On November 28, the United States sent three military aircraft carrying more than 27 tons of United Nations (UN) supplies to Egypt during a temporary truce between Israel and Hamas.
This aid is in addition to more than 500,000 pounds of US food assistance delivered the previous week.
'Promising signs' of aid access
UN humanitarian chief Martin Griffiths on Thursday said he saw promising signs that a major crossing from Israel into Gaza might be opened soon to allow in aid, AFP reported.
The Kerem Shalom checkpoint was responsible for 60% of goods getting into Gaza before October 7 and the start of the war between Israel and Hamas.
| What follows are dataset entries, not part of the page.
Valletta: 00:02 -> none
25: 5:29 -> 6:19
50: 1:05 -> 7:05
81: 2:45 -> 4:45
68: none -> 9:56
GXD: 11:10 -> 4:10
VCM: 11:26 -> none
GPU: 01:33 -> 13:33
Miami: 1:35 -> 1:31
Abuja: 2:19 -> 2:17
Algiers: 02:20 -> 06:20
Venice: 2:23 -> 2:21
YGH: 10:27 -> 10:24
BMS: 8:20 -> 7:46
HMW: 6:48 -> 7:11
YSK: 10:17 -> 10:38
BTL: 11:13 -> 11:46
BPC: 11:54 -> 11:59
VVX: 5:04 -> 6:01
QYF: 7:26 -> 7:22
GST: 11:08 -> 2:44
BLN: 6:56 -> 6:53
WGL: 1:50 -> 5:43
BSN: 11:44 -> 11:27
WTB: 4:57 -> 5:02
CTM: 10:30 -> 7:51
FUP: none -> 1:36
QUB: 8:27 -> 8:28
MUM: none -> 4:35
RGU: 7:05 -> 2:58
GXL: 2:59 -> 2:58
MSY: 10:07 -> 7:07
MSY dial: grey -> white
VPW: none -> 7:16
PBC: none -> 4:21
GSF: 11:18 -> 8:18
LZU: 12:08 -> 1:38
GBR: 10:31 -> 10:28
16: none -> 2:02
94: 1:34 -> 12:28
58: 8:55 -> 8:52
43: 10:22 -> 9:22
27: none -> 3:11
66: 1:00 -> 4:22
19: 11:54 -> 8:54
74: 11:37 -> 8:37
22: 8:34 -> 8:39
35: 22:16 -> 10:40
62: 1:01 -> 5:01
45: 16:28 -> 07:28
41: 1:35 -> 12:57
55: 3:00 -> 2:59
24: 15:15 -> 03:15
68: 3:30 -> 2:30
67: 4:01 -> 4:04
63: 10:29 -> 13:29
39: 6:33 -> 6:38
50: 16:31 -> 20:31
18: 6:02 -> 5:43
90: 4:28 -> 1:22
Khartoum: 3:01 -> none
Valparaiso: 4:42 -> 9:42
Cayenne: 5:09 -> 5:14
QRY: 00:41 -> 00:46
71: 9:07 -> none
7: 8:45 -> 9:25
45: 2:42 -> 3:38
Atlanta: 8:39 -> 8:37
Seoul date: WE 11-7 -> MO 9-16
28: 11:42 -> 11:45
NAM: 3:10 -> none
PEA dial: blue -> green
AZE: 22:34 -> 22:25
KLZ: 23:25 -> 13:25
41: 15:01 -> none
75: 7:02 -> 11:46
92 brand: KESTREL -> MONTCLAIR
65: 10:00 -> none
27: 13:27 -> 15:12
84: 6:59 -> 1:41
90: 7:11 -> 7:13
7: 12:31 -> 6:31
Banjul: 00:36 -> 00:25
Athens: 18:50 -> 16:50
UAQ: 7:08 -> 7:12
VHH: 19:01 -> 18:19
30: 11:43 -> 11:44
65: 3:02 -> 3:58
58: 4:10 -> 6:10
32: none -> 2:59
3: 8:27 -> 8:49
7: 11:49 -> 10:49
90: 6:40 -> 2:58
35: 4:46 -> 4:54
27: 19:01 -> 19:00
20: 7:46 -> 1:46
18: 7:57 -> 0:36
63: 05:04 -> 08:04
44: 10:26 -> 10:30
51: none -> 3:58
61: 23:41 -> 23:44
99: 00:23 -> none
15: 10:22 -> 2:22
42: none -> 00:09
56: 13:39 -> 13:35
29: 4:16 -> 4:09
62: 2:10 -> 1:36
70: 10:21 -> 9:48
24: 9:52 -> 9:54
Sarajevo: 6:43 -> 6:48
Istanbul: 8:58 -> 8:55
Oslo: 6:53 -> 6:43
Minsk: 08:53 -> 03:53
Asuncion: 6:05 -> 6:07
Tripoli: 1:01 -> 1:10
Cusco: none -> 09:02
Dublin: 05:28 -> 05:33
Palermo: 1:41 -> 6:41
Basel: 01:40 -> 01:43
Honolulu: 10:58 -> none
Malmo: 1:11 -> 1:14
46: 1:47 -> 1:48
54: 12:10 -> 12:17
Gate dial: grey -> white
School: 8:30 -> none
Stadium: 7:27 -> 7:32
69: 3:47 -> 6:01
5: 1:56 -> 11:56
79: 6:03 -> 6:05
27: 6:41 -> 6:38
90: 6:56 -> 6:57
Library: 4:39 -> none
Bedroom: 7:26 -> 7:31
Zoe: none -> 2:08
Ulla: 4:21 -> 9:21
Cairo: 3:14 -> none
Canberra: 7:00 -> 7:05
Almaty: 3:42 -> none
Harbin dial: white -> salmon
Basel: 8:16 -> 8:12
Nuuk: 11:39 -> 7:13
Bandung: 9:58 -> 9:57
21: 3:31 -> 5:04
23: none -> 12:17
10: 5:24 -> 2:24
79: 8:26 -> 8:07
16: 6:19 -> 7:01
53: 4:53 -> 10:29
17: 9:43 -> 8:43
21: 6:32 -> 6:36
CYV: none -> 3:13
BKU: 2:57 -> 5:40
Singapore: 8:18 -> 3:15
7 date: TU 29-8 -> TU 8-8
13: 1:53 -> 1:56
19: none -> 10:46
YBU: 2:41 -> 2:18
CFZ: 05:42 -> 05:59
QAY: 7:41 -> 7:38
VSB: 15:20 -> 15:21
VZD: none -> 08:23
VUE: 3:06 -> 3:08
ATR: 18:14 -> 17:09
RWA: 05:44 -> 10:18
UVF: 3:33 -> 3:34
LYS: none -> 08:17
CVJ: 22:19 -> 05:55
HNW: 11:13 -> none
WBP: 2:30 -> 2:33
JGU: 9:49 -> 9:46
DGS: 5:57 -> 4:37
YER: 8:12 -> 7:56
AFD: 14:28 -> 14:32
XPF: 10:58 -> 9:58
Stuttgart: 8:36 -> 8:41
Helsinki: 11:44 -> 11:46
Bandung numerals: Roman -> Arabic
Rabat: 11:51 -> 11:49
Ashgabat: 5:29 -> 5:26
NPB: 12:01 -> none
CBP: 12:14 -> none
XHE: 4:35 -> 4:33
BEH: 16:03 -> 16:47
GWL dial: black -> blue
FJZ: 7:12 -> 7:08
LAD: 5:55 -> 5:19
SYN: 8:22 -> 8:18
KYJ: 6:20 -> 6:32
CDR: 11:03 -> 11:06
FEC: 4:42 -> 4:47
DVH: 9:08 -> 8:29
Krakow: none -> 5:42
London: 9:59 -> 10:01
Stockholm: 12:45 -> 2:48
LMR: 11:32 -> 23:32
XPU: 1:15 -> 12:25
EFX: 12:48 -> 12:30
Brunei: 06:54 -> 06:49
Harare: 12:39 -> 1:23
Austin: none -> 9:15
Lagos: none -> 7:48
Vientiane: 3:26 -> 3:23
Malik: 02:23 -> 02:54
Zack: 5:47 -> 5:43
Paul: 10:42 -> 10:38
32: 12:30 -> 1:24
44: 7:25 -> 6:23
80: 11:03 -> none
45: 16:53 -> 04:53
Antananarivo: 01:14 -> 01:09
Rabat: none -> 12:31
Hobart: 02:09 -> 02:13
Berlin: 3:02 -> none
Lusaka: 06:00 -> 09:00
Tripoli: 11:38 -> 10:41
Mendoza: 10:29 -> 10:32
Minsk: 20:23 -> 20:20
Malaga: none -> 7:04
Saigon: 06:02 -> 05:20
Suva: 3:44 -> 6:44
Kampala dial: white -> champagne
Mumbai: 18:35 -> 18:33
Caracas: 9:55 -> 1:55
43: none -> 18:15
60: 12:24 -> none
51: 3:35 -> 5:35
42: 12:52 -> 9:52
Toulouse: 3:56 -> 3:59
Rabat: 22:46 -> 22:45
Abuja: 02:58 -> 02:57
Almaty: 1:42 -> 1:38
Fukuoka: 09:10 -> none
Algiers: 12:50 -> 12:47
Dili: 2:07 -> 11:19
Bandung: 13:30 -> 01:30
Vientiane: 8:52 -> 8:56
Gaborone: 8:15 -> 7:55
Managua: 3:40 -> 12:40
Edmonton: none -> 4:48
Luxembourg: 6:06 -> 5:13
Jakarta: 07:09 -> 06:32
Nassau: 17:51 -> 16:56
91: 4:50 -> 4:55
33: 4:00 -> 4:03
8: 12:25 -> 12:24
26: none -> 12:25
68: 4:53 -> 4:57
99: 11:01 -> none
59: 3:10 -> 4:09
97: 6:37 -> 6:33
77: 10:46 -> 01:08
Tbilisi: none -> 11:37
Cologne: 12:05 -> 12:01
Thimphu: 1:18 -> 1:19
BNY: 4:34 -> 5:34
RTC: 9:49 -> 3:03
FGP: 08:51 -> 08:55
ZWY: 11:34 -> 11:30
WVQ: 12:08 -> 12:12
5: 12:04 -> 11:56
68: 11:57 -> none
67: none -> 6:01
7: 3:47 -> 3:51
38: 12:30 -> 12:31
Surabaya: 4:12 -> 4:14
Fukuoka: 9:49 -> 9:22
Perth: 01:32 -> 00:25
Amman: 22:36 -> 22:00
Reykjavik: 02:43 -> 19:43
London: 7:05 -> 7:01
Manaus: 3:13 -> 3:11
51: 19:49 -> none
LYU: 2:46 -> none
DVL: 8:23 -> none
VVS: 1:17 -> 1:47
Griffiths said that in recent days there had been signs that Israel and Egypt have become much more open to the idea of gradually reopening Kerem Shalom.
The crossing sits on the triple border of Israel, Gaza and Egypt.
"We're still negotiating, and with some promising signs at the moment" that access through Kerem Shalom would soon be possible, Griffiths said.
But Israel later told AFP that it would allow only aid truck inspections there, before directing supplies towards the Rafah crossing, between Egypt and Gaza.
"We will allow a security check of humanitarian aid trucks at the Kerem Shalom crossing, but not trucks crossing to Gaza," said a spokesman for the Israeli defense ministry body responsible for Palestinian civilian affairs, COGAT.
Griffiths added that there also were discussions on the possibility of driving aid to Gaza from Jordan, via the Allenby Bridge crossing into the West Bank.
A representative in Jordan was "already lining up the potential deliveries of aid by land... from Jordan over the Allenby Bridge, straight to Kerem Shalom," he said.